* [Your instructions]:
Each line in the entries below that contains the word "connectivity" counts once. Report how many there are and nothing more.

Dataset entries:
++++++++
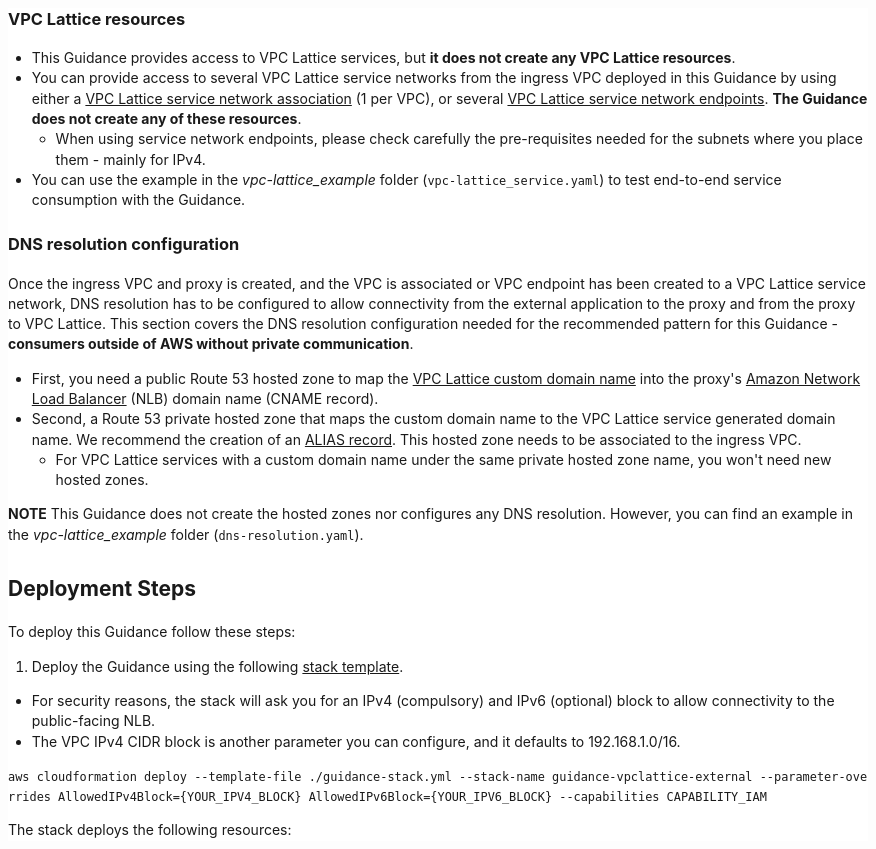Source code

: ### VPC Lattice resources

* This Guidance provides access to VPC Lattice services, but **it does not create any VPC Lattice resources**. 
* You can provide access to several VPC Lattice service networks from the ingress VPC deployed in this Guidance by using either a [VPC Lattice service network association](https://docs.aws.amazon.com/vpc-lattice/latest/ug/service-network-associations.html) (1 per VPC), or several [VPC Lattice service network endpoints](https://docs.aws.amazon.com/vpc/latest/privatelink/access-with-service-network-endpoint.html). **The Guidance does not create any of these resources**.
  * When using service network endpoints, please check carefully the pre-requisites needed for the subnets where you place them - mainly for IPv4.
* You can use the example in the *vpc-lattice_example* folder (`vpc-lattice_service.yaml`) to test end-to-end service consumption with the Guidance.

### DNS resolution configuration

Once the ingress VPC and proxy is created, and the VPC is associated or VPC endpoint has been created to a VPC Lattice service network, DNS resolution has to be configured to allow connectivity from the external application to the proxy and from the proxy to VPC Lattice. This section covers the DNS resolution configuration needed for the recommended pattern for this Guidance - **consumers outside of AWS without private communication**.

* First, you need a public Route 53 hosted zone to map the [VPC Lattice custom domain name](https://docs.aws.amazon.com/vpc-lattice/latest/ug/service-custom-domain-name.html) into the proxy's [Amazon Network Load Balancer](https://docs.aws.amazon.com/elasticloadbalancing/latest/network/introduction.html) (NLB) domain name (CNAME record).
* Second, a Route 53 private hosted zone that maps the custom domain name to the VPC Lattice service generated domain name. We recommend the creation of an [ALIAS record](https://docs.aws.amazon.com/Route53/latest/DeveloperGuide/resource-record-sets-choosing-alias-non-alias.html). This hosted zone needs to be associated to the ingress VPC. 
  * For VPC Lattice services with a custom domain name under the same private hosted zone name, you won't need new hosted zones.

**NOTE** This Guidance does not create the hosted zones nor configures any DNS resolution. However, you can find an example in the *vpc-lattice_example* folder (`dns-resolution.yaml`).

## Deployment Steps

To deploy this Guidance follow these steps:

1. Deploy the Guidance using the following [stack template](/guidance-stack.yml). 
  * For security reasons, the stack will ask you for an IPv4 (compulsory) and IPv6 (optional) block to allow connectivity to the public-facing NLB. 
  * The VPC IPv4 CIDR block is another parameter you can configure, and it defaults to 192.168.1.0/16.

```
aws cloudformation deploy --template-file ./guidance-stack.yml --stack-name guidance-vpclattice-external --parameter-overrides AllowedIPv4Block={YOUR_IPV4_BLOCK} AllowedIPv6Block={YOUR_IPV6_BLOCK} --capabilities CAPABILITY_IAM
```

The stack deploys the following resources:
++++++++
* [Written answer]:
2